Disclosure and Comments on Voting
 
Tennenbaum will provide a copy of these policies and procedures to Clients upon request. Clients may also obtain information on how portfolio securities held on their behalf were voted by written request and addressed to Tennenbaum, Proxy Voting Coordinator. It is the policy of Tennenbaum not to comment on specific proxy votes with respect to securities held for a Client in response to inquiries from persons who are not specifically or authorized representative of such Client. The Investment Committee may authorize comments in specific cases, in its discretion.
 
Joining Insurgent or Voting Committees
 
It is the policy of Tennenbaum, for itself and its Clients, not to join any insurgent or voting committee or similar group unless doing so is consistent with the Client’s investment objective. The Investment Committee may, in other circumstances, approve participation in any such committee or group in its discretion, and shall advise the authorized representative of the Client of any such action.
 
Social Issues
 
It is the presumption of this policy that proxies shall not be voted on Social Issues, unless the advisory agreement with the Client provides otherwise. The Investment Committee may approve voting of any security held on behalf of a Client on any Social Issue.
 
Recordkeeping
 
The Compliance Officer shall maintain the following records:
 
 
(i)
Copies of this policy as from time to time revised or supplemented;
 
 
(ii)
A copy of each proxy statement that Tennenbaum receives regarding Client securities;
 
 
(iii)
Voting Results for each Client;
 
 
(iv)
A copy of any document created by Tennenbaum that was material to making a decision on how to vote proxies on behalf of a Client;
 
 
(v)
A copy of each written Client’s request for information on how Tennenbaum voted proxies on behalf of the Client and Tennenbaum’s response thereto;
 
 
(vi)
Communications to Client respecting Conflicts of Interest; and
 
 
(vii)
All written reports arising from annual reviews of policy function.
 
 
 

 
 
The Compliance Officer shall maintain and preserve in his office the foregoing records for a period of not less than five years from the end of Tennenbaum’ fiscal year during which the last entry was made on the record the first two years in an appropriate office of Tennenbaum. The Compliance Officer may use the Securities and Exchange Commission’s EDGAR database for the items referred to in item (ii) above, and the Investment Committee may authorize the Compliance Officer to engage one or more service providers to perform any portion of this recordkeeping function provided (1) the function is performed in compliance with applicable governmental regulations and (2) each service provider provides a written undertaking to furnish the records to Tennenbaum promptly upon request.
 
Adopted by SVOF June 18, 2004
Adopted by SVEF August 19, 2004
Adopted by SVCF and SVCP July 18, 2006
Adopted by TOF V September 29, 2006
Adopted by TOP V December 22, 2006

ITEM 8.
PORTFOLIO MANAGERS OF CLOSED-END MANAGEMENT COMPANIES.
 
(a)           (1)           The five persons with the most significant responsibility for the day-to-day management of the Registrant’s portfolio are Mark K. Holdsworth, Michael E. Leitner, Howard M. Levkowitz, Richard E. Spencer II, and Michael E. Tennenbaum (together, the “Portfolio Managers”).  The titles, business experience, and length of service of Messrs.

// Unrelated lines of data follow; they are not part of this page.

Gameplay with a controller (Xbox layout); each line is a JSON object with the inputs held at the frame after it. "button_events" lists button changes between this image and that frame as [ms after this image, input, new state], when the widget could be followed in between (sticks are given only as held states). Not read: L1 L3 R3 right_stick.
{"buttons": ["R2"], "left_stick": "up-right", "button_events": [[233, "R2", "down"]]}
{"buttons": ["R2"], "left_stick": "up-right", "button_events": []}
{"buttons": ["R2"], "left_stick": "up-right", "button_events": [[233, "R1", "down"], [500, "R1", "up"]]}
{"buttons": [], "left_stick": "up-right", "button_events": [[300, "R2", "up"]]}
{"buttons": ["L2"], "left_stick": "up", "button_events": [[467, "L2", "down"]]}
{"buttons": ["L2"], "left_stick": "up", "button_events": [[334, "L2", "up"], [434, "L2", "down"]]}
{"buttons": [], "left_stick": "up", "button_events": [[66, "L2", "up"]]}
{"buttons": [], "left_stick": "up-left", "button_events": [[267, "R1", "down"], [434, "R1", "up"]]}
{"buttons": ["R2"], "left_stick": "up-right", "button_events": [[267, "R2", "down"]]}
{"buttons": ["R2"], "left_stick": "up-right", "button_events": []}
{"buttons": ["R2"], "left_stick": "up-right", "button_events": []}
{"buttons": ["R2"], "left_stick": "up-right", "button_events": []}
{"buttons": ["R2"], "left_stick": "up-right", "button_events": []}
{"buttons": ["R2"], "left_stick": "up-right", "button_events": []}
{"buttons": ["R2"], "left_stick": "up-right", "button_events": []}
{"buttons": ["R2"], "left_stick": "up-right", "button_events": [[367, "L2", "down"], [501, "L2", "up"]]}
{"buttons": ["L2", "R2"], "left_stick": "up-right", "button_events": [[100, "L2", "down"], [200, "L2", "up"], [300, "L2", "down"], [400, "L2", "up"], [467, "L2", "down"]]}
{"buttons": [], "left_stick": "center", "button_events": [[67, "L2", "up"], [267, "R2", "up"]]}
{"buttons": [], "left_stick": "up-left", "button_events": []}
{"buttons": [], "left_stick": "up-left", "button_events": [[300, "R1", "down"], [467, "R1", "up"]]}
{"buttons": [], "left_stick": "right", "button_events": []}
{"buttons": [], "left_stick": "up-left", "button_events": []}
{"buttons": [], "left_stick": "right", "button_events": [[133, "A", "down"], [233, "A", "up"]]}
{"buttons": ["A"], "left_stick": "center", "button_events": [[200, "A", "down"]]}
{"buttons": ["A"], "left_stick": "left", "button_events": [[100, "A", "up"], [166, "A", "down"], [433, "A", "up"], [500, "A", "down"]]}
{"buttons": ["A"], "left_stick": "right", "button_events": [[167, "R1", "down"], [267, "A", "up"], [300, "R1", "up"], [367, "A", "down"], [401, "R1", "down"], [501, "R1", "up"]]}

Holdsworth, Leitner, Levkowitz, and Tennenbaum (together, the “TCP Portfolio Managers”) are included in the “Directors and Officers” section of the Annual Shareholder Report in Item 1.  The title, business experience, and length of service of Mr. Spencer is as follows:
 
Mr. Spencer is a Managing Director of Babson Capital Management LLC (“Babson”), the registrant’s co-manager, and is a voting member of the Investment Committee of Tennenbaum Capital Partners, LLC (the “Investment Manager”) as a representative of Babson.  Mr. Spencer joined MassMutual, of which Babson is a subsidiary, in 1989.  He holds a B.A. in Economics and History from Bucknell University and an M.B.A. from the State University of New York at Buffalo.  Mr. Spencer is co-head of the Mezzanine Private Equity Group within Babson and is responsible for the origination, analysis and portfolio management of mezzanine and private equity investments.  He is Vice President of MassMutual Corporate Investors, MassMutual Participation Investors and Manager of Mezzco LLC, Mezzco II LLC and Mezzco III LLC, the General Partners of Tower Square Capital Partners, L.P., Tower Square Capital Partners II, L.P. and Tower Square Capital Partners III, L.P., respectively.  Mr. Spencer was transferred from MassMutual Life's Investment Management Department to Babson on January 1, 2000.  He is a CFA.
 
(a)           (2)           Each of the Portfolio Managers is also primarily responsible for the day-to-day management of the portfolios of seven other accounts (the “Other TCP Accounts”) managed by the Investment Manager, comprised of five other registered investment companies with combined assets of $3,061.2 million (including one registered investment company with assets of $462.7 million that is consolidated with the Registrant) and two other pooled investment vehicles with combined assets of approximately $17.4 million, each as of December 31, 2009, except that Mr. Spencer is not primarily responsible for the day-to-day management of one of the aforementioned registered investment companies with assets of $370.6 million, and one of the aforementioned other pooled investment vehicles with assets of approximately $5.9 million, each as of December 31, 2009.  The advisory compensation of each of these accounts is based in part on the performance of the account during periods where such account meets minimum performance requirements.

 
 

 
 
Mr. Spencer also has primary responsibility for the day-to-day management of other Babson advisory accounts (together, the “Babson Accounts”), including two registered investment companies with combined assets of approximately $374.7 million and five other pooled investment vehicles with combined assets of approximately $1.3 billion, each as of December 31, 2009.  The advisory fee of each of the five aforementioned Babson Accounts that are other pooled investment vehicles is based in part on the performance of the account.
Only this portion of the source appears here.